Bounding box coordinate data
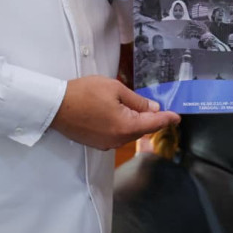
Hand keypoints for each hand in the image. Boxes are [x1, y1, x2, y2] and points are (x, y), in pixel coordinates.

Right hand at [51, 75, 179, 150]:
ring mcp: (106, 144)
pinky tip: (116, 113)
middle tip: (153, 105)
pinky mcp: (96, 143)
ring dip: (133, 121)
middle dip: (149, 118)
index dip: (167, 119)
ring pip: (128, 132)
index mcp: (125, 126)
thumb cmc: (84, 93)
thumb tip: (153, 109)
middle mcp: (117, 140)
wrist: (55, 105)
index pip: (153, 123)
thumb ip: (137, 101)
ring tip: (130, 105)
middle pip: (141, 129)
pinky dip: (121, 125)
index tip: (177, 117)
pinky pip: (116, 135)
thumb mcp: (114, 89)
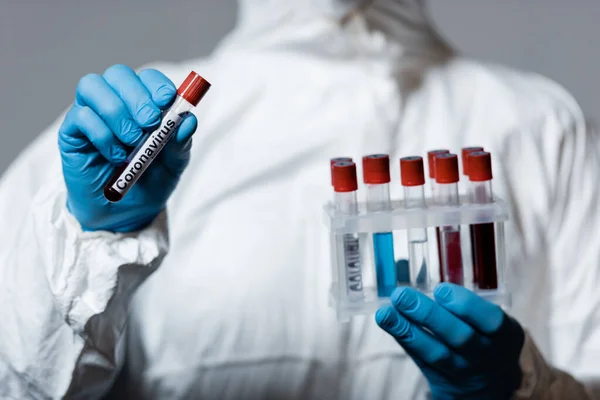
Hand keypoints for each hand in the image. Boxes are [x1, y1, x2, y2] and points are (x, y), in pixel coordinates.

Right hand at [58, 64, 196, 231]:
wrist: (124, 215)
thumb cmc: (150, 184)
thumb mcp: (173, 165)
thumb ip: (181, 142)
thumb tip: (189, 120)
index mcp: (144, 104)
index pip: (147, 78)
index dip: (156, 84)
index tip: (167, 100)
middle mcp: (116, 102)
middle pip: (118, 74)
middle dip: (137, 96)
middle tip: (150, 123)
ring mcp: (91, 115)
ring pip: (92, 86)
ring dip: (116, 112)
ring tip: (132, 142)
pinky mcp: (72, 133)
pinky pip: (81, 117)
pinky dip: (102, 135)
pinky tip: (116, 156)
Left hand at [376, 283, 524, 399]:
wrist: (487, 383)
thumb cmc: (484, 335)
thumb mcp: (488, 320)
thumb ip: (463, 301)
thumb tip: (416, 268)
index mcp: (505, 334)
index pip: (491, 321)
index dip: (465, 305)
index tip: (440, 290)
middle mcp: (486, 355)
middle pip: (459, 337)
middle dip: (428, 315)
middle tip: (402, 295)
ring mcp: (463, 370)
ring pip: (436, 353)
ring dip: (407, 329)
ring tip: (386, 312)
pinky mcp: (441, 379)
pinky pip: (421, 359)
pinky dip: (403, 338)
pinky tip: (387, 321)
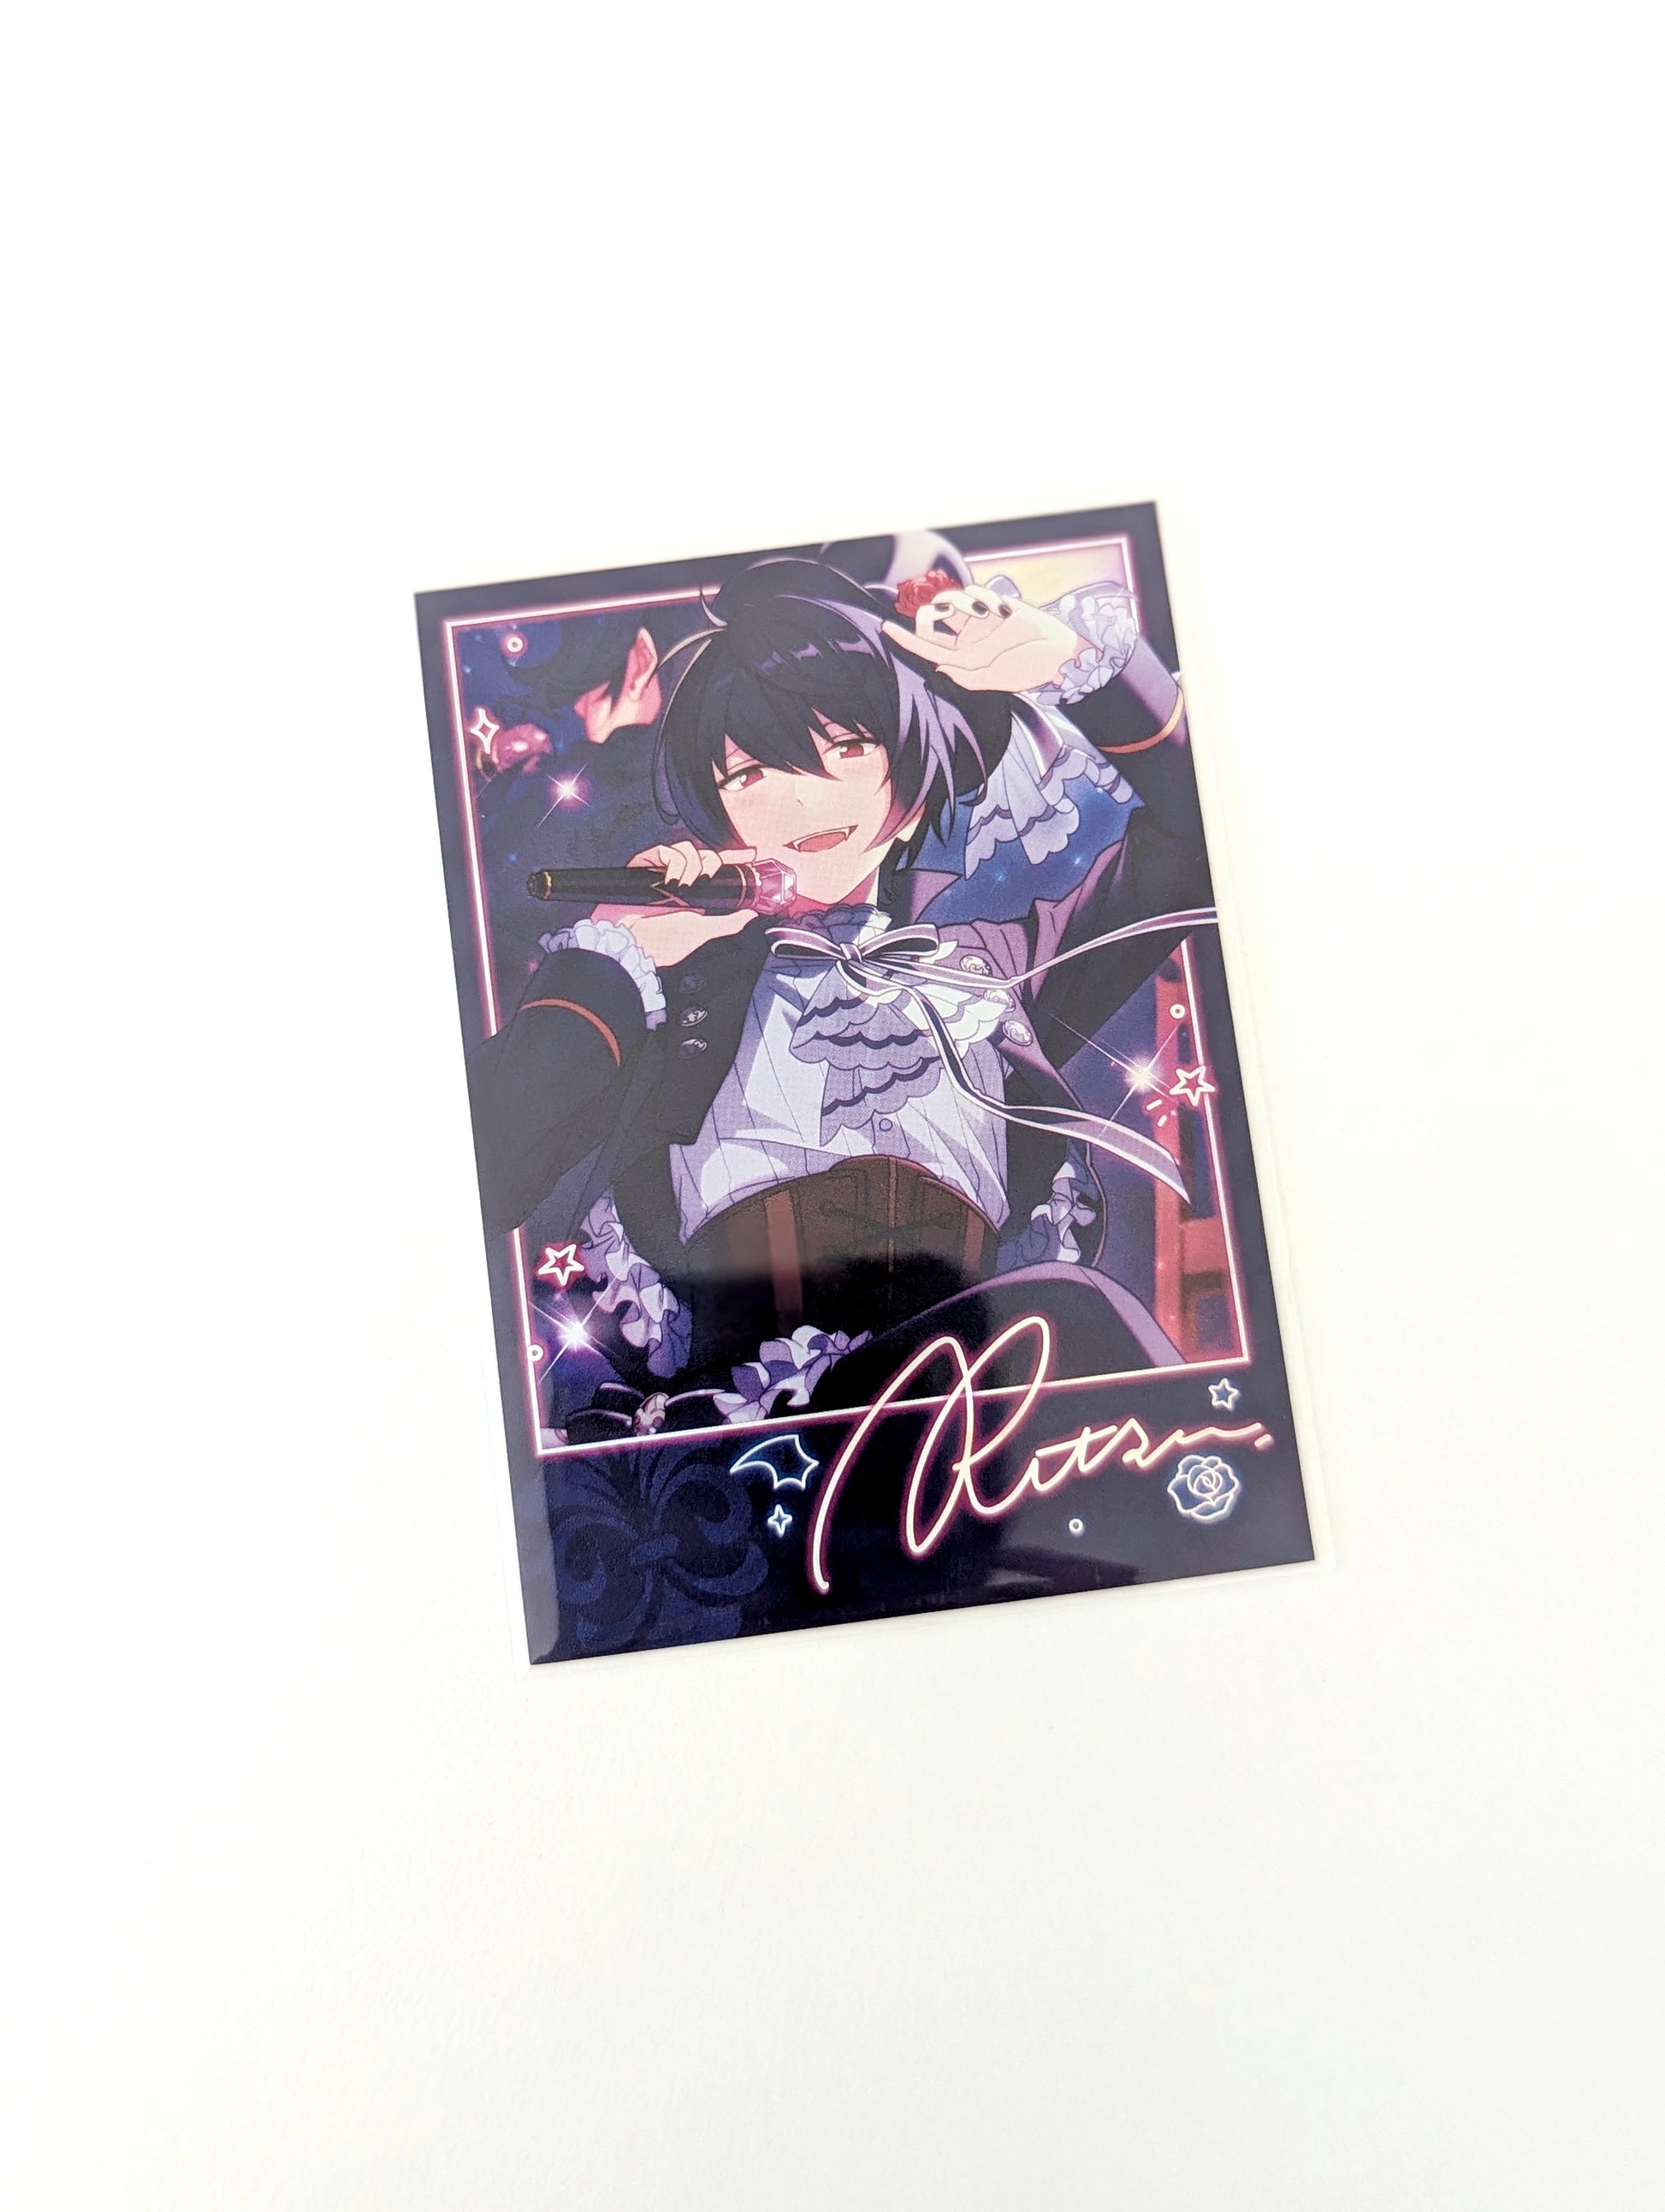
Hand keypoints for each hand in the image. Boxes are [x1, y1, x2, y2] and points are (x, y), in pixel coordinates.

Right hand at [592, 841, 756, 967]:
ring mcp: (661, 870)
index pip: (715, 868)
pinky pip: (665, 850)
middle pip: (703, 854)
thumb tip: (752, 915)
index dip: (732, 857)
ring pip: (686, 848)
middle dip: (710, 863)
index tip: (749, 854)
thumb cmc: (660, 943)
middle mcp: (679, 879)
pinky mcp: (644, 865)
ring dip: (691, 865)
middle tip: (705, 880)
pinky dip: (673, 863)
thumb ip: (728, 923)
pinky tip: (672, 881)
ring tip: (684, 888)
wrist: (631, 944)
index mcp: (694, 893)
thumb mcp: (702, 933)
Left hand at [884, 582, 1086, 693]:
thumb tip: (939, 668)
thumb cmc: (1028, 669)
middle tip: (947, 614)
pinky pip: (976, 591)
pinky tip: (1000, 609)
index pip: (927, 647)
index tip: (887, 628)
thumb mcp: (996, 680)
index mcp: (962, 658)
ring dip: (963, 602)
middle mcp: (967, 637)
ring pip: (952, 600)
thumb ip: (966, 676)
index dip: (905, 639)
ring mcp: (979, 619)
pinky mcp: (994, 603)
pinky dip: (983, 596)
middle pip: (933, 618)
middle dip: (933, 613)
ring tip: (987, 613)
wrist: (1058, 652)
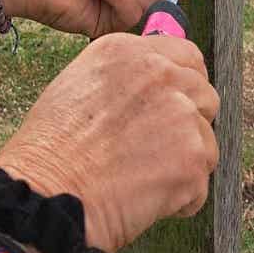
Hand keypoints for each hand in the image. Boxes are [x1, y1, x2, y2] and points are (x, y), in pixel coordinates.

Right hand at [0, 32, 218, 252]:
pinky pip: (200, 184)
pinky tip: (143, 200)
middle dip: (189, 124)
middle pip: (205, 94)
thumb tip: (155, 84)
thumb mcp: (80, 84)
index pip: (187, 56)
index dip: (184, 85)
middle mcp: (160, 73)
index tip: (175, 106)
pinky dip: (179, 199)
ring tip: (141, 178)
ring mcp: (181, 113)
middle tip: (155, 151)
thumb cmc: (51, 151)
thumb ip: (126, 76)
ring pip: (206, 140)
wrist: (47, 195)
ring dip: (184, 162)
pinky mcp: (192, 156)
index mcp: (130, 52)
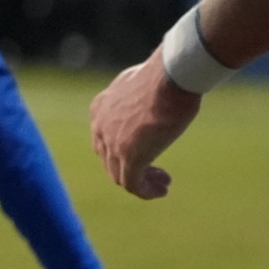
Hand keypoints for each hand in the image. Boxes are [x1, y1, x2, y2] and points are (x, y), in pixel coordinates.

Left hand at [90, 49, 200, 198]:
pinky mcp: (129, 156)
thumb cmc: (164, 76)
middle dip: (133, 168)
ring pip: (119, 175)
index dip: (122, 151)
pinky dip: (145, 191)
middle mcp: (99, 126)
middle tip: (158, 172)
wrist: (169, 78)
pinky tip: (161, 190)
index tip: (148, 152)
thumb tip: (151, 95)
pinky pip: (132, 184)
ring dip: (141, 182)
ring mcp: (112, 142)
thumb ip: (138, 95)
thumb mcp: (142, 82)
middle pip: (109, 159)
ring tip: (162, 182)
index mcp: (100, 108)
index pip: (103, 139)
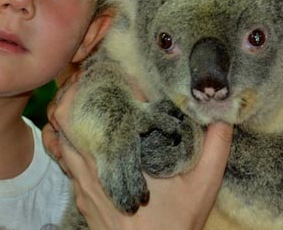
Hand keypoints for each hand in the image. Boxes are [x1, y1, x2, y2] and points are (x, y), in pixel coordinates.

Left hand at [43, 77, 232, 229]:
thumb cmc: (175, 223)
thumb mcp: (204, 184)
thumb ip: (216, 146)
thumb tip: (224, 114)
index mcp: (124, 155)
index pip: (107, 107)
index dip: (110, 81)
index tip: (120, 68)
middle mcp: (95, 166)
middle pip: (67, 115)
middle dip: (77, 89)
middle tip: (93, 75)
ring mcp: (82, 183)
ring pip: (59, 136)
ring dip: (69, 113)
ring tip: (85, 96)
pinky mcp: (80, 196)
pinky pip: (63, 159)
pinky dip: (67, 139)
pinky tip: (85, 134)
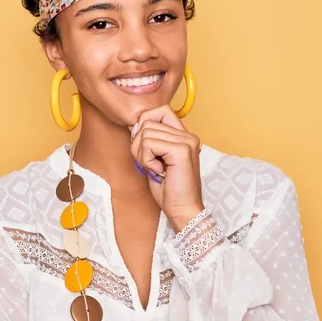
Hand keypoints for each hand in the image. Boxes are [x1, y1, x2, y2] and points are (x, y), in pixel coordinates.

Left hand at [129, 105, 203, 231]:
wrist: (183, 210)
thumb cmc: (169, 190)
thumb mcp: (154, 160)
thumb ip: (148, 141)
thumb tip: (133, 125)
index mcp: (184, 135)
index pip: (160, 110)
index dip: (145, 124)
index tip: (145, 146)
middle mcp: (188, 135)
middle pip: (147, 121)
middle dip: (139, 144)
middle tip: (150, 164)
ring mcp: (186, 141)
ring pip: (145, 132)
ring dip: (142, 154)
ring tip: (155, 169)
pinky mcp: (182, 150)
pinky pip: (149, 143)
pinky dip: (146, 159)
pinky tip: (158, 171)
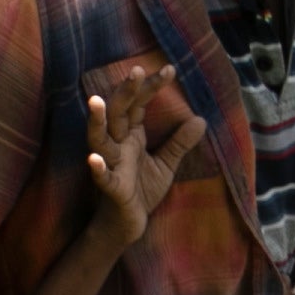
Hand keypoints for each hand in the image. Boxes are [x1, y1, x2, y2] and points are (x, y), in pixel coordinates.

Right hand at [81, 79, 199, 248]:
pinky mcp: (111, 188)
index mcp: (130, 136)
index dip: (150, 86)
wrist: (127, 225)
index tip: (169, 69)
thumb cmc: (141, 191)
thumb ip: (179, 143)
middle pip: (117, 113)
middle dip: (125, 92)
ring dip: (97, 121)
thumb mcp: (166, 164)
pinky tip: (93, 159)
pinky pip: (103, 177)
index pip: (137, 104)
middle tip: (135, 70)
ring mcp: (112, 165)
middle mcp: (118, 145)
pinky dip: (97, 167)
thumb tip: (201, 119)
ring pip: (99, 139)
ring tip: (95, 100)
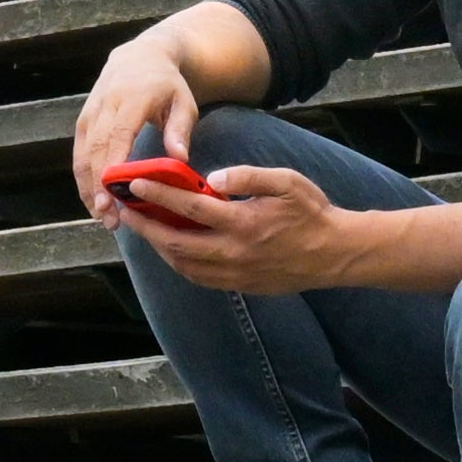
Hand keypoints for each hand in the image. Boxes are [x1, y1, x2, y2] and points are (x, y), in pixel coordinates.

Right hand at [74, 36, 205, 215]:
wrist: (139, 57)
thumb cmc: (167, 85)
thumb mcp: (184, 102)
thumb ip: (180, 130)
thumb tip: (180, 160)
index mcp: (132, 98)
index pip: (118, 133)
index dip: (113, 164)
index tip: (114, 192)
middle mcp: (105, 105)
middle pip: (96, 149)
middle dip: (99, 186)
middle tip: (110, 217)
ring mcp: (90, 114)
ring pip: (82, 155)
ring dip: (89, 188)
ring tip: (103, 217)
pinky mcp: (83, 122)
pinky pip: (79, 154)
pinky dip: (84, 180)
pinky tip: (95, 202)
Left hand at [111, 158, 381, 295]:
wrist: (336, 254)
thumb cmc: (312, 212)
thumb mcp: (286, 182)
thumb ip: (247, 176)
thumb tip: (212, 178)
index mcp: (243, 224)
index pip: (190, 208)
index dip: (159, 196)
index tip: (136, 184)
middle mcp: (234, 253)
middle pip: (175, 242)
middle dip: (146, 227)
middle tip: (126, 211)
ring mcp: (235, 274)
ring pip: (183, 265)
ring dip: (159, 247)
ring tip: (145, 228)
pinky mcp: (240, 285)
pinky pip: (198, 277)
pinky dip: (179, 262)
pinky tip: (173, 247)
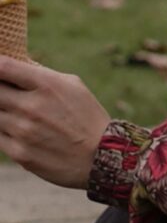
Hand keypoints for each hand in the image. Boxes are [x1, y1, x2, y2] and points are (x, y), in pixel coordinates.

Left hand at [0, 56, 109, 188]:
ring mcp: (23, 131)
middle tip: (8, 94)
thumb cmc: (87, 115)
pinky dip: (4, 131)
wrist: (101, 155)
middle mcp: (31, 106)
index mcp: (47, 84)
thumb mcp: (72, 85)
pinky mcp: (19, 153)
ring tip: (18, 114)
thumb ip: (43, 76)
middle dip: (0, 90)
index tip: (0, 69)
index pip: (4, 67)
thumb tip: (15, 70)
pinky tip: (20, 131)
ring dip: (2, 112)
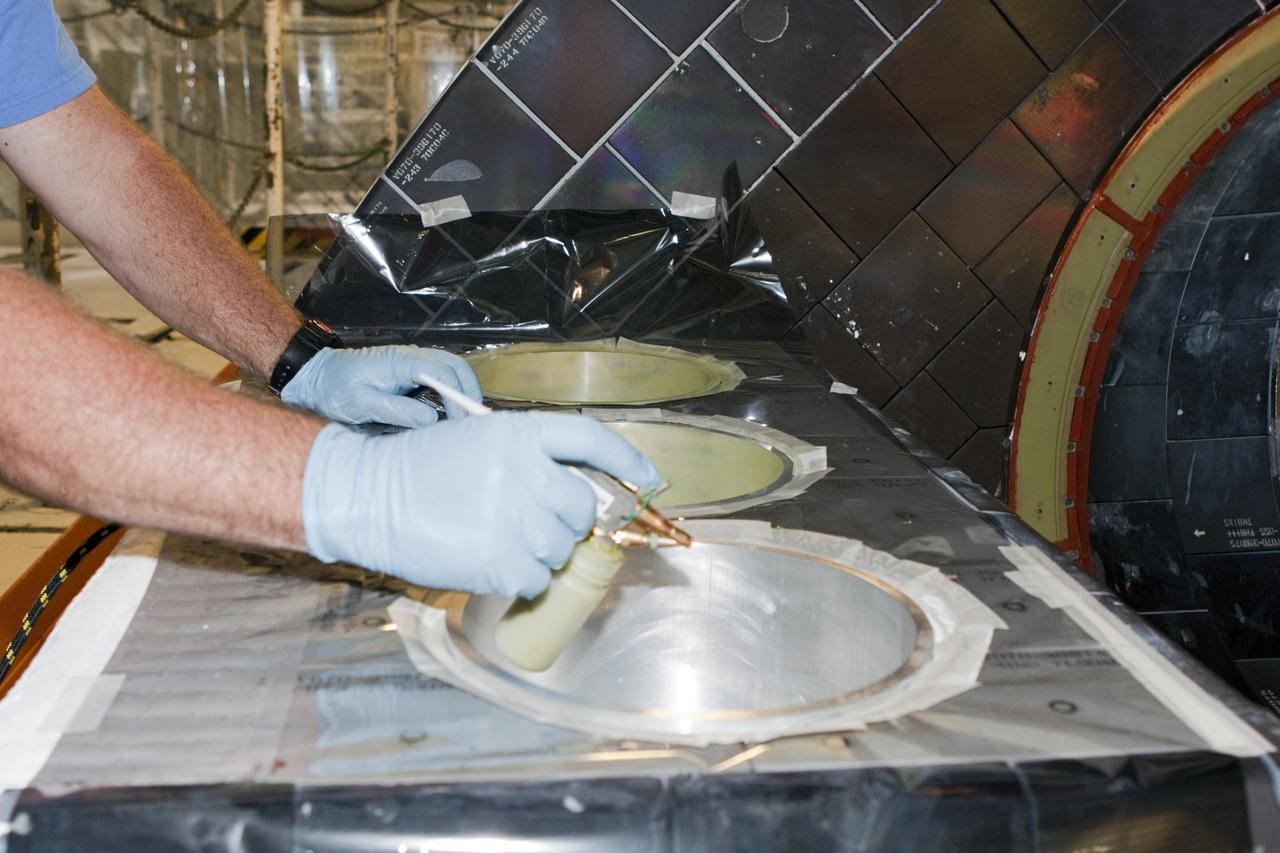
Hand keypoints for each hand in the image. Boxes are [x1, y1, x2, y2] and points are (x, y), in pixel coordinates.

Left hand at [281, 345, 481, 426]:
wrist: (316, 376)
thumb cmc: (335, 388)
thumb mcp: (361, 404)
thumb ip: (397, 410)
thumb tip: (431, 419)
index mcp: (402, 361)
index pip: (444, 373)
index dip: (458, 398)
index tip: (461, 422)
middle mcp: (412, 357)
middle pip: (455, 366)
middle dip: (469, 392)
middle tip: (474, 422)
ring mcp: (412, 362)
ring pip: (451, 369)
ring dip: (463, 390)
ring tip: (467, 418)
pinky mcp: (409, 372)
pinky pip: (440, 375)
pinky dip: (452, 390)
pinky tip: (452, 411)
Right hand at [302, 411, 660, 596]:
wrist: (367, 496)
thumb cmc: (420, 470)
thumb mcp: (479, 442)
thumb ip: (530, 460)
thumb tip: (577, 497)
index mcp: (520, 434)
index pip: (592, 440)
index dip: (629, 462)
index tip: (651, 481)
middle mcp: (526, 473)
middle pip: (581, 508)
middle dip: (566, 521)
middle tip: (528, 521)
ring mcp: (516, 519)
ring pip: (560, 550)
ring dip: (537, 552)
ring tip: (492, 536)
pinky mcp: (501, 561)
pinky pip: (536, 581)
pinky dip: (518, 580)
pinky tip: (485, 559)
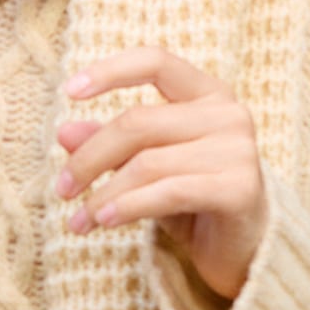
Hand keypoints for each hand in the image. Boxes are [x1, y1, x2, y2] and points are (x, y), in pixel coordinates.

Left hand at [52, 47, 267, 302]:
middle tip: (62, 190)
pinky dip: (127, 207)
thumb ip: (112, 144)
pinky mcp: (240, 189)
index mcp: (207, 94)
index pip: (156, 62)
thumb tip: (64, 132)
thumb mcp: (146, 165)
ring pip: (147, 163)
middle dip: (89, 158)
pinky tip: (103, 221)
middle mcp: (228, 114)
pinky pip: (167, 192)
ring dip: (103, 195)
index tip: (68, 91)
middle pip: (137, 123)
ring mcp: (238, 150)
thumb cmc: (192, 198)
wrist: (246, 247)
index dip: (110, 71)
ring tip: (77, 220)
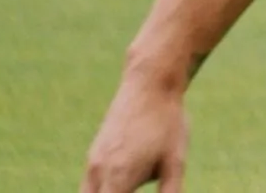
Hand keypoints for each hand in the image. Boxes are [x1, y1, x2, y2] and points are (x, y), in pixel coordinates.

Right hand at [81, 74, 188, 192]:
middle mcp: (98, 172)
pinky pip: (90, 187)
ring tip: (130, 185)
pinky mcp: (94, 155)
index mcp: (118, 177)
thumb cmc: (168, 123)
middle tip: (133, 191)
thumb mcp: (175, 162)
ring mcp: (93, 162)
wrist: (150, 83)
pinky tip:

(TASK TO CARRY OUT): Once the line containing "pinky dip: (121, 125)" has been located, transcribe exactly and only every line from the first line of the entries through it, excluding pictures.

(EXERCISE RESULT):
Hand keypoints for each hand in the image. Boxes are [x1, y1, x2, y2] and points are (x, y), in pixel coordinates.

Right hand at [51, 75, 179, 150]:
ring mcp: (106, 144)
pinky tip: (116, 113)
middle tip: (153, 105)
pinky mcp: (96, 143)
ring dip: (133, 121)
middle dip: (149, 118)
index dip: (167, 119)
ring pip: (128, 132)
index mcp: (125, 126)
thumb cmc: (84, 93)
thumb tip: (153, 109)
middle mcp: (117, 140)
wrist: (55, 105)
index pip: (153, 123)
thumb ip: (137, 101)
ring tip: (130, 105)
middle pip: (141, 129)
pinky dip: (121, 125)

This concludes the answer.